Excerpt
────────────────────────────────────────

Purpose of the Study:

  • To develop and present minicore, a new open-source library for efficient k-means clustering of scRNA-seq data.
  • To enable scalable and memory-efficient clustering of large-scale scRNA-seq datasets.

Main Methods:

  • Implementation of k-means++ center finding and k-means clustering using a novel vectorized weighted reservoir sampling algorithm.
  • Support for sparse count data and dense data, with various distance measures including Euclidean, Jensen-Shannon Divergence, Kullback-Leibler Divergence, and Bhattachaiyya distance.
  • Development of a minicore pipeline utilizing k-means++, localsearch++, and mini-batch k-means for efficient clustering.

Main Results:

  • Minicore achieves efficient k-means++ center finding for datasets up to 4 million cells in under 2 minutes.
  • The library demonstrates memory efficiency, clustering 4 million cells using less than 10GiB of RAM.
  • Comparison of distance measures reveals clusterings most consistent with known cell types.

Conclusions:

  • Minicore provides a scalable and memory-efficient solution for clustering large scRNA-seq datasets.
  • The library's performance enables atlas-scale clustering on commodity hardware.
  • Findings offer guidance on selecting appropriate distance measures for scRNA-seq data clustering.

────────────────────────────────────────

Activity 1
In the summary of the minicore study, how much RAM does the library use to cluster 4 million cells?
Activity 2
Return the part of the summary from "Purpose of the" up to and including "under 2 minutes.", copied word for word.

────────────────────────────────────────

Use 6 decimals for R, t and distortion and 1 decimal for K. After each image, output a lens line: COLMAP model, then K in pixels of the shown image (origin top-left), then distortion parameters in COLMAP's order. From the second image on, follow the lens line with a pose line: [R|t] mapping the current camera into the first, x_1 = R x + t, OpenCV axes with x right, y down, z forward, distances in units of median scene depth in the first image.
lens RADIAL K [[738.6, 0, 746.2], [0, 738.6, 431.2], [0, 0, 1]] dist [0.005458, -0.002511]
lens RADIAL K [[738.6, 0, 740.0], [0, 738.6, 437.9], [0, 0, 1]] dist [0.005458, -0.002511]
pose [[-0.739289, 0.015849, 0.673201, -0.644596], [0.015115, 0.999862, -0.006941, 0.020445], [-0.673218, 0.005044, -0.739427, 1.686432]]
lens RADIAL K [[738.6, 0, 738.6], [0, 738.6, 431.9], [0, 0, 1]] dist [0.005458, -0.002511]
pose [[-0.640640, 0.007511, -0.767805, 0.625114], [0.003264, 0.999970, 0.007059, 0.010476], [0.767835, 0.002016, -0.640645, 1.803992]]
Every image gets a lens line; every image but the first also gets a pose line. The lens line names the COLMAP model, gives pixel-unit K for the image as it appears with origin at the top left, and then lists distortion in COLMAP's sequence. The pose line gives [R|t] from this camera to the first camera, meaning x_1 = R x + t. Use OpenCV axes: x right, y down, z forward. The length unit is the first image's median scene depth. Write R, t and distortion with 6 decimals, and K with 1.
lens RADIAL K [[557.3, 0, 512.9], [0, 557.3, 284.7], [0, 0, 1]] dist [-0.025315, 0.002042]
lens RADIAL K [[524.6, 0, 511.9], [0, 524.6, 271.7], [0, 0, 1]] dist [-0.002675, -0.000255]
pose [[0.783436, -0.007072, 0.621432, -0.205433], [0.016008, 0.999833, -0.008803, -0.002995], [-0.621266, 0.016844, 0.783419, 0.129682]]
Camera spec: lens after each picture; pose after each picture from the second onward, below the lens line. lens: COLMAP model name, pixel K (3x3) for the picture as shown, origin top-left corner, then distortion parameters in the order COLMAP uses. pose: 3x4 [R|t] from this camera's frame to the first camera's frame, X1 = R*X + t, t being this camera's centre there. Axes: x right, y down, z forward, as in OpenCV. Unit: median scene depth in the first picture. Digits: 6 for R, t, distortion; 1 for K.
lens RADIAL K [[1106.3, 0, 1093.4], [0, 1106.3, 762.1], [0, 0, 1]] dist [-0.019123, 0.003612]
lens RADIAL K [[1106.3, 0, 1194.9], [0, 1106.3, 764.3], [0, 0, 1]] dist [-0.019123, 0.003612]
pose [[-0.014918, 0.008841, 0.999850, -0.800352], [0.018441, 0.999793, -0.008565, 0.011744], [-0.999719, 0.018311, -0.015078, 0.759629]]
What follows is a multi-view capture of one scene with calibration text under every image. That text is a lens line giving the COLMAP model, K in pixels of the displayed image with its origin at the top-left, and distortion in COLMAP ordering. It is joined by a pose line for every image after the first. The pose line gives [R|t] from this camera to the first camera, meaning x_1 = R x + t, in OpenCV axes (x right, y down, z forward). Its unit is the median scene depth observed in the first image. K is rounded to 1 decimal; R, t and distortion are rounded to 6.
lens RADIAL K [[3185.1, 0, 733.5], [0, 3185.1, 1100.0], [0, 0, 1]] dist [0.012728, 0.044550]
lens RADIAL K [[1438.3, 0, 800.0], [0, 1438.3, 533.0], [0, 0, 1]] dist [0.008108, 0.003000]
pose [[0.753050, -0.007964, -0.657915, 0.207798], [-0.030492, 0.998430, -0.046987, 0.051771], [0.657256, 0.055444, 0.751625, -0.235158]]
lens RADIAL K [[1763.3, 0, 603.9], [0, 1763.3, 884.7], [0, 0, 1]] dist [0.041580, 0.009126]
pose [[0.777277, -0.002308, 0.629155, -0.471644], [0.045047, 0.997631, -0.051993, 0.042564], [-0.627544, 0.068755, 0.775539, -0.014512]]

────────────────────────────────────────

Your solution 1
Less than 10GiB.

Your solution 2
Purpose of the Study:

  • To develop and present minicore, a new open-source library for efficient k-means clustering of scRNA-seq data.
  • To enable scalable and memory-efficient clustering of large-scale scRNA-seq datasets.

Main Methods:

  • Implementation of k-means++ center finding and k-means clustering using a novel vectorized weighted reservoir sampling algorithm.
  • Support for sparse count data and dense data, with various distance measures including Euclidean, Jensen-Shannon Divergence, Kullback-Leibler Divergence, and Bhattachaiyya distance.
  • Development of a minicore pipeline utilizing k-means++, localsearch++, and mini-batch k-means for efficient clustering.

Main Results:

  • Minicore achieves efficient k-means++ center finding for datasets up to 4 million cells in under 2 minutes.